The government announced on the front page of state media that health professionals in specialties that have been drained by large-scale emigration in recent years will now be required to get permission from Health Ministry officials in order to leave the country. The measure potentially affects one-tenth of the country’s work force, leaving very few families in Cuba untouched.
The Cuban government cites free, universal health care system as one of the crowning achievements of its socialist revolution. Medical missions abroad are one of the most important sources of foreign exchange for the Cuban government, which receives tens of thousands of dollars a year in cash or commodities for each doctor it sends overseas.

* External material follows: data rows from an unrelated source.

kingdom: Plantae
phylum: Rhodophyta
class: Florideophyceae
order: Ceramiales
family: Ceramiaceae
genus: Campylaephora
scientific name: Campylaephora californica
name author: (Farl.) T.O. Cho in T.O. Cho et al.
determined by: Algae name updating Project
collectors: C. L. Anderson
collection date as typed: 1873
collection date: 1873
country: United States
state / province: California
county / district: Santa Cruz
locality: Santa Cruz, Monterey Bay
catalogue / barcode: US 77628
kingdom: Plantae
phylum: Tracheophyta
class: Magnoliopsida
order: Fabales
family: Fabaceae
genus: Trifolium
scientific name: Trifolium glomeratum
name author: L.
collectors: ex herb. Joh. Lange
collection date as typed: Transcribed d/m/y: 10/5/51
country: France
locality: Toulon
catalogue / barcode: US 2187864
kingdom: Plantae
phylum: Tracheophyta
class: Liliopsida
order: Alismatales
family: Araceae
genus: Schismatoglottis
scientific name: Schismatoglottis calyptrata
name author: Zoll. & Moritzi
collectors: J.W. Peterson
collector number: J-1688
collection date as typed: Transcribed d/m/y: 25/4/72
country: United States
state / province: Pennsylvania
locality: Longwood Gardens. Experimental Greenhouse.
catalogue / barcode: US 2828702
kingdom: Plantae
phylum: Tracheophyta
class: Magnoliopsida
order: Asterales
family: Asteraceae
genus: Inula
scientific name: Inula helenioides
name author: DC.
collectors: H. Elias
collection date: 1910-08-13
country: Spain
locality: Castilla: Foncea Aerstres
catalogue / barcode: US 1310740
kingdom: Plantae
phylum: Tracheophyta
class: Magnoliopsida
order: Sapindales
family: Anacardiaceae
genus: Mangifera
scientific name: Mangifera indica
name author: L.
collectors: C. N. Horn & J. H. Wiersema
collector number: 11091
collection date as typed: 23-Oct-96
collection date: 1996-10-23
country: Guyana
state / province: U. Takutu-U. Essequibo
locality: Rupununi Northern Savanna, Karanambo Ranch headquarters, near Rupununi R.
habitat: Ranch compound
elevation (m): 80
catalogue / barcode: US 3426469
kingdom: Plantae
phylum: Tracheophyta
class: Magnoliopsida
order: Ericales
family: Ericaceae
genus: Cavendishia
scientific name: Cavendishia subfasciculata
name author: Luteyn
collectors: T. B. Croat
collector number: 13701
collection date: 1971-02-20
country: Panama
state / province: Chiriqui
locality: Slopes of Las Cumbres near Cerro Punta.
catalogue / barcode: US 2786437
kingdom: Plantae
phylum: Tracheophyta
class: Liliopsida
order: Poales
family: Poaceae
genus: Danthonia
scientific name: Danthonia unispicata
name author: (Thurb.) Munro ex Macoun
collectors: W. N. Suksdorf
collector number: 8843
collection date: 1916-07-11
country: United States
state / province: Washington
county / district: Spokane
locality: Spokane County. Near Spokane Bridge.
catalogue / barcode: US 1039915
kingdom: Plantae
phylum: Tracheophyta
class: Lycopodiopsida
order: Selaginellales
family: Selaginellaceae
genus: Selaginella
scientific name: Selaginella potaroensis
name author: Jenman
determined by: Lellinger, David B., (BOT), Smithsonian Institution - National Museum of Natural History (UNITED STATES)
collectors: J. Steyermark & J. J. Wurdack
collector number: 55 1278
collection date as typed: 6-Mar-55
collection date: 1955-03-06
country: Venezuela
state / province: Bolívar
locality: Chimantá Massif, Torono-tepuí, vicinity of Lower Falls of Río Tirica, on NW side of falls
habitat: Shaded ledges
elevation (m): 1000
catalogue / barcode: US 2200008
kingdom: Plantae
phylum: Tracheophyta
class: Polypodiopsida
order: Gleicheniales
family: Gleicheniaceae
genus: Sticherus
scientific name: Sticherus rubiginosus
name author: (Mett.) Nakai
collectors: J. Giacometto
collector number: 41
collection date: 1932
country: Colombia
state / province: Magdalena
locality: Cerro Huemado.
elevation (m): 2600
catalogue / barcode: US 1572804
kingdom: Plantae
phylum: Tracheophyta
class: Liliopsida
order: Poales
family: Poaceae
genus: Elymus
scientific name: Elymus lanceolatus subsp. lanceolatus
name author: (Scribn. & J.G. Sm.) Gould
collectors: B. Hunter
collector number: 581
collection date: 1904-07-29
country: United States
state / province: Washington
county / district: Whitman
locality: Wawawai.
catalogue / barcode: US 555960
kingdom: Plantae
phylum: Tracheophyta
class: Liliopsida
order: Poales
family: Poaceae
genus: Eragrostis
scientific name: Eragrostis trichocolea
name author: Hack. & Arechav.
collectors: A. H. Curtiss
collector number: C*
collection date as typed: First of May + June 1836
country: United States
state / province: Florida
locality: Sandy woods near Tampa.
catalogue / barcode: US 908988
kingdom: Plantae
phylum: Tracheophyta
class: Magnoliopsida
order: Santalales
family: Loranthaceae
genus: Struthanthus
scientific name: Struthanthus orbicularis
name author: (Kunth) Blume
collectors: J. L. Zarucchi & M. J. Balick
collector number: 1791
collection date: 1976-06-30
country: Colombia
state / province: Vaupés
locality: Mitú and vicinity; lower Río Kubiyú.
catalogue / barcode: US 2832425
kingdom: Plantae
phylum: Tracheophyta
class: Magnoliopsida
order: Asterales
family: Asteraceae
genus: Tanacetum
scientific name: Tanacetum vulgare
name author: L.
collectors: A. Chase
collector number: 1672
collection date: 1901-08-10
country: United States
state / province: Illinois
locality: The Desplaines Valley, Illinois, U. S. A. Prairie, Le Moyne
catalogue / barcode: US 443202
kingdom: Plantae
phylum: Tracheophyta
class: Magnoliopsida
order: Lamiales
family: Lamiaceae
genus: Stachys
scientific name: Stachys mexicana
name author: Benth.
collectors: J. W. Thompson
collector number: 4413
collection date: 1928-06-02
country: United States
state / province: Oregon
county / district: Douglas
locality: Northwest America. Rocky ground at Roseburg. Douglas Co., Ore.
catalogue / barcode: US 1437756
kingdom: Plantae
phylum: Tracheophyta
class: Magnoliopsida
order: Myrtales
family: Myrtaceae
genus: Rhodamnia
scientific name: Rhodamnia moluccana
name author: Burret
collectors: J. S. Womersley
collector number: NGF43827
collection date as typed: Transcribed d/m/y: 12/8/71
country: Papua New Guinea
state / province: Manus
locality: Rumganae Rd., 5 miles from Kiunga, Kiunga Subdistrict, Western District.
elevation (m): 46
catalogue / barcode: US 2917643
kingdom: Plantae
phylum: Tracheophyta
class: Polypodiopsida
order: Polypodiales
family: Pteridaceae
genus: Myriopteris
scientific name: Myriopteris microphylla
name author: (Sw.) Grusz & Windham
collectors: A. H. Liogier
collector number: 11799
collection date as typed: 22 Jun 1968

Official statistics show that 500,000 of the country’s 5 million workers are health professionals.
The new policy was announced hours after a meeting Monday between U.S. and Cuban negotiators in Washington to address a crisis in Cuban migration, which has reached its highest levels in at least two decades this year. Cuba complained that the U.S. said it had no plans to change Cold War-era policies that give automatic legal residency to Cuban immigrants.
Like Herrera, many Cuban doctors cite low pay, poor working conditions and the possibility of well-compensated jobs in other countries as their primary reasons for emigrating. The Cuban government places the blame on the U.S. policy of granting automatic legal residency to Cuban immigrants, with special fast-track benefits for doctors who abandon government medical missions overseas.
The government has raised medical salaries in recent years, but few doctors earn more than $80 a month, a fraction of what they would earn in medicine in other countries, or even as drivers or waiters in Cuba’s booming tourist economy.
“The migration of Cuban health professionals is a concern for the country,” the government announcement read, blaming U.S. laws that aid Cuban medical emigration for having “the perverse objective of pushing Cuban health professionals to abandon their missions in other countries.”
Inside Cuba, many doctors and nurses complain that their profession has been devastated by waves of departures, with vital specialists now absent in many clinics and hospitals. The government announcement cited anaesthesiology, neurosurgery, obstetrics and gynecology and neonatal care as among the specialties worst hit by emigration of doctors.
“The reaction to this will be big,” one neurosurgery resident said Tuesday morning. “We doctors are pretty much fed up because they aren’t managing our situation well.”
He spoke on condition of anonymity for fear of repercussions from his supervisors.
Over the past two years, at least 100,000 Cubans have emigrated to the United States, the majority making a treacherous land journey from Ecuador through South and Central America and Mexico. The pace has quickened dramatically this year, with many Cubans fearing that the detente announced nearly a year ago between the United States and Cuba will mean the end to special migration privileges.
Left-leaning Latin American allies of Cuba began cracking down on Cuban migration last month. Nicaragua closed its border to Cuban migrants, leaving at least 3,000 trapped in emergency shelters in northern Costa Rica. And Ecuador last week imposed a visa requirement for Cuban travelers in an attempt to end its role as the starting point for most Cuban migration.

The Ecuadorean move set off two days of angry protests outside the country’s embassy in Havana, a highly unusual event in a country where the government unleashes swift crackdowns on unauthorized street demonstrations.